▶ [Listed entries]:

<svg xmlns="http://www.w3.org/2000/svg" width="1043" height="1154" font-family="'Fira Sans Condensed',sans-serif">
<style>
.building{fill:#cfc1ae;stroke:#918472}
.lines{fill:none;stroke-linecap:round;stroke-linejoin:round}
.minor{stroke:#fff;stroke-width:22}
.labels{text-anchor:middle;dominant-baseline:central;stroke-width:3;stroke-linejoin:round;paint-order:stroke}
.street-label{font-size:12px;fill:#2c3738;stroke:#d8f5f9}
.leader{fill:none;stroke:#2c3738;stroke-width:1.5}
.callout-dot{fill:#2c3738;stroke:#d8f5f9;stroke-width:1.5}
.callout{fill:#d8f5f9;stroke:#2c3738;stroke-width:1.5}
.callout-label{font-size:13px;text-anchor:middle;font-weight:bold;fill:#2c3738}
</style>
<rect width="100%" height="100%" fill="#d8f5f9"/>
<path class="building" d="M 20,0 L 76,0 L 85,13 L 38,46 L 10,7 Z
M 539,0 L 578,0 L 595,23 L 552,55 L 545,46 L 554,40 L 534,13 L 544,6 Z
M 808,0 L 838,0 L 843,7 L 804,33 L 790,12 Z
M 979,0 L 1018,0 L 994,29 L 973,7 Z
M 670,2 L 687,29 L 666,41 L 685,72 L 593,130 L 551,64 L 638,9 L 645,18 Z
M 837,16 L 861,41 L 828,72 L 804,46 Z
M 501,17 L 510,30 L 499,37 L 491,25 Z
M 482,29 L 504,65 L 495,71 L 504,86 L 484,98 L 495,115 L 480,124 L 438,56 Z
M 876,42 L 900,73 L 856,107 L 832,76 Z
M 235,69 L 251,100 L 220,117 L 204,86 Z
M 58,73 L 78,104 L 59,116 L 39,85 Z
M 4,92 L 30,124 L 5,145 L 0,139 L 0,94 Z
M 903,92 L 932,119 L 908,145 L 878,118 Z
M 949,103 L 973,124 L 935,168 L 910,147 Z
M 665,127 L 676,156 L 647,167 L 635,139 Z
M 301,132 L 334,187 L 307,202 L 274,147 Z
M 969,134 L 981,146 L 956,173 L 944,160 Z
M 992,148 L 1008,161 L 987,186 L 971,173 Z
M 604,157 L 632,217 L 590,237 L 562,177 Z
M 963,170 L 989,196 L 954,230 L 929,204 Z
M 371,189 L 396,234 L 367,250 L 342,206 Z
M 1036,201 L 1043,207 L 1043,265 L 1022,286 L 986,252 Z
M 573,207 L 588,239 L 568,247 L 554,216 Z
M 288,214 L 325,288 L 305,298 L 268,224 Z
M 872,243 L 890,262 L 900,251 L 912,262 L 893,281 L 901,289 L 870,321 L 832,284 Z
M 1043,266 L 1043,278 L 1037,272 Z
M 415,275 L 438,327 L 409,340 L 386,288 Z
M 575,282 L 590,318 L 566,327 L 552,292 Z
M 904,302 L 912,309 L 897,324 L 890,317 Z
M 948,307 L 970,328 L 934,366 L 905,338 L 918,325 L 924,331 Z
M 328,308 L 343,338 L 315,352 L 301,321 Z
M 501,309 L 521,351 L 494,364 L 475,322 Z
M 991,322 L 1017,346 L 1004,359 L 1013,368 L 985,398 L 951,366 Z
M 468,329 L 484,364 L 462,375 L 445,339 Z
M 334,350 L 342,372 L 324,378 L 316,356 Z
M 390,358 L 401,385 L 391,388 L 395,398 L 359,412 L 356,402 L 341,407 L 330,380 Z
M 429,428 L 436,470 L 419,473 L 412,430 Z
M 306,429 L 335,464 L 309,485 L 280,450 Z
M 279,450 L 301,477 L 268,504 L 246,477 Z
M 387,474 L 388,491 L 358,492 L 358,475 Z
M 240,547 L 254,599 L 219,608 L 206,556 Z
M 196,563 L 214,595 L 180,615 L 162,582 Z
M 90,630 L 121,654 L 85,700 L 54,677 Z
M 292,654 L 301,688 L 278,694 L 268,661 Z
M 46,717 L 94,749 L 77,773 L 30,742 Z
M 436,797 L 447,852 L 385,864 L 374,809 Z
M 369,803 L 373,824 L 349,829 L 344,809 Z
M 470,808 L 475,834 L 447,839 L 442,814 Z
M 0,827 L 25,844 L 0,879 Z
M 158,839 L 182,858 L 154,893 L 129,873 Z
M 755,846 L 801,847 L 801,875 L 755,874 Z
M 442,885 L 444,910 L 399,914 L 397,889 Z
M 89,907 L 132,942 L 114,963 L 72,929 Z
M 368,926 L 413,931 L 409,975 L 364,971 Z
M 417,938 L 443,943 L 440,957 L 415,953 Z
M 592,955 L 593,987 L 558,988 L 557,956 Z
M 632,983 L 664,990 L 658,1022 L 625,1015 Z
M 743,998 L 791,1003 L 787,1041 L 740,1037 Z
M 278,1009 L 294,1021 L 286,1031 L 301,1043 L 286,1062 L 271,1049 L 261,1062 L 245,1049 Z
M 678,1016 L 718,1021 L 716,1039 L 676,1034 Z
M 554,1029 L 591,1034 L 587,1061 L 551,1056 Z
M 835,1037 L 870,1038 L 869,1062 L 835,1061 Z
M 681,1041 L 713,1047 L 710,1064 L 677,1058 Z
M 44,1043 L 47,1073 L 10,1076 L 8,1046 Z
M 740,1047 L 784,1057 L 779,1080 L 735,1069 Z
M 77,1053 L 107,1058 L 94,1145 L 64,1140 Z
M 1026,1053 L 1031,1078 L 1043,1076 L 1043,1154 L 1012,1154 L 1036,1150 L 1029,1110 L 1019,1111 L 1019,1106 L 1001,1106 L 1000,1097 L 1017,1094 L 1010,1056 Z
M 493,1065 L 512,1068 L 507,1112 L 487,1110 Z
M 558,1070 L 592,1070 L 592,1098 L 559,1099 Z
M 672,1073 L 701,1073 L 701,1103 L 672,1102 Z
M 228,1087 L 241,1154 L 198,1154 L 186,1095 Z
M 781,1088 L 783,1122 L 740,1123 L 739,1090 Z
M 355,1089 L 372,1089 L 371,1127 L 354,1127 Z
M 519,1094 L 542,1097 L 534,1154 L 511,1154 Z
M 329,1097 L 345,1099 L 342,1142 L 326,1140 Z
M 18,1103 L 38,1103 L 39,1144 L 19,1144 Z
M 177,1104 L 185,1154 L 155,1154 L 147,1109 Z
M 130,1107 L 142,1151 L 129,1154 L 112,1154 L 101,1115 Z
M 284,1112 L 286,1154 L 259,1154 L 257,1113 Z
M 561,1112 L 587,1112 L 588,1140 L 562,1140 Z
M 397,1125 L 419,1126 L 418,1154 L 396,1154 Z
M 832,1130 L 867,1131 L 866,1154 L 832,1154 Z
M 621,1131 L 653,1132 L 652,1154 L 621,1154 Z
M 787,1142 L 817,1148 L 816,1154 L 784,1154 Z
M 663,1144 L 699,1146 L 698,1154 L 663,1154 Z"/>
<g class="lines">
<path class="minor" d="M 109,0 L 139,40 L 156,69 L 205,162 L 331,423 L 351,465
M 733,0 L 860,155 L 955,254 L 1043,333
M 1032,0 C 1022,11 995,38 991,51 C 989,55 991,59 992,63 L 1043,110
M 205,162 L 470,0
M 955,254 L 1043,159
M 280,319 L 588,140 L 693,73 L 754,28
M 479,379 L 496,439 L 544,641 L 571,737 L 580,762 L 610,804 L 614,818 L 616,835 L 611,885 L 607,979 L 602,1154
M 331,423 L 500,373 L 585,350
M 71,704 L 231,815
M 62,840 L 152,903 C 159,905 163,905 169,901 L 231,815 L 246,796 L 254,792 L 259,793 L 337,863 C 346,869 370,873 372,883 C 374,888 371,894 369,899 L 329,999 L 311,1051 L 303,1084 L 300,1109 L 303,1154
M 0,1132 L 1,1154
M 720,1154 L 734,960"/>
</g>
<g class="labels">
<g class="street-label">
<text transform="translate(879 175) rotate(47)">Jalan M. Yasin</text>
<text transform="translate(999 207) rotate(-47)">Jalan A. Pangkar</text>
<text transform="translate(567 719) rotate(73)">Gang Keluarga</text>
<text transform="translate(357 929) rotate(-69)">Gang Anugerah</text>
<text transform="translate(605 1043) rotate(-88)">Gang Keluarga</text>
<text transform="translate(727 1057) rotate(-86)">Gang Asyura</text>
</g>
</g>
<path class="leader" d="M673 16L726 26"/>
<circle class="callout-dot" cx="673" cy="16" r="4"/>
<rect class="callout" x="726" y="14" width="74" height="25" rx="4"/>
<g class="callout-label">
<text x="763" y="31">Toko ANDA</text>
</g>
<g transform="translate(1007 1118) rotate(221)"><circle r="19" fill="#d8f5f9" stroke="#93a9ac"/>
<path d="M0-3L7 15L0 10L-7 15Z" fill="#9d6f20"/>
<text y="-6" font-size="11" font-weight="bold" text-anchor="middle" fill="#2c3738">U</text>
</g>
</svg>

▶ [Exercise brief]: Extract the lines of the preceding material that run from the line with "M 681,1041 L 713,1047 L 710,1064 L 677,1058 Z" through the line with "M 280,319 L 588,140 L 693,73 L 754,28", inclusive, reproducing them exactly and adding nothing.

▶ [Result]:
M 681,1041 L 713,1047 L 710,1064 L 677,1058 Z
M 44,1043 L 47,1073 L 10,1076 L 8,1046 Z
M 740,1047 L 784,1057 L 779,1080 L 735,1069 Z
M 77,1053 L 107,1058 L 94,1145 L 64,1140 Z
M 1026,1053 L 1031,1078 L 1043,1076 L 1043,1154 L 1012,1154 L 1036,1150 L 1029,1110 L 1019,1111 L 1019,1106 L 1001,1106 L 1000,1097 L 1017,1094 L 1010,1056 Z
M 493,1065 L 512,1068 L 507,1112 L 487,1110 Z
M 558,1070 L 592,1070 L 592,1098 L 559,1099 Z
M 672,1073 L 701,1073 L 701,1103 L 672,1102 Z
M 228,1087 L 241,1154 L 198,1154 L 186,1095 Z
M 781,1088 L 783,1122 L 740,1123 L 739,1090 Z
M 355,1089 L 372,1089 L 371,1127 L 354,1127 Z
M 519,1094 L 542,1097 L 534,1154 L 511,1154 Z
M 329,1097 L 345,1099 L 342,1142 L 326,1140 Z
M 18,1103 L 38,1103 L 39,1144 L 19,1144 Z
M 177,1104 L 185,1154 L 155,1154 L 147,1109 Z
M 130,1107 L 142,1151 L 129,1154 L 112,1154 L 101,1115 Z
M 284,1112 L 286,1154 L 259,1154 L 257,1113 Z
M 561,1112 L 587,1112 L 588,1140 L 562,1140 Z
M 397,1125 L 419,1126 L 418,1154 L 396,1154 Z
M 832,1130 L 867,1131 L 866,1154 L 832,1154 Z
M 621,1131 L 653,1132 L 652,1154 L 621,1154 Z
M 787,1142 L 817,1148 L 816,1154 L 784,1154 Z
M 663,1144 L 699,1146 L 698,1154 L 663,1154 Z"/>
<g class="lines">
<path class="minor" d="M 109,0 L 139,40 L 156,69 L 205,162 L 331,423 L 351,465
M 733,0 L 860,155 L 955,254 L 1043,333
M 1032,0 C 1022,11 995,38 991,51 C 989,55 991,59 992,63 L 1043,110
M 205,162 L 470,0
M 955,254 L 1043,159
M 280,319 L 588,140 L 693,73 L 754,28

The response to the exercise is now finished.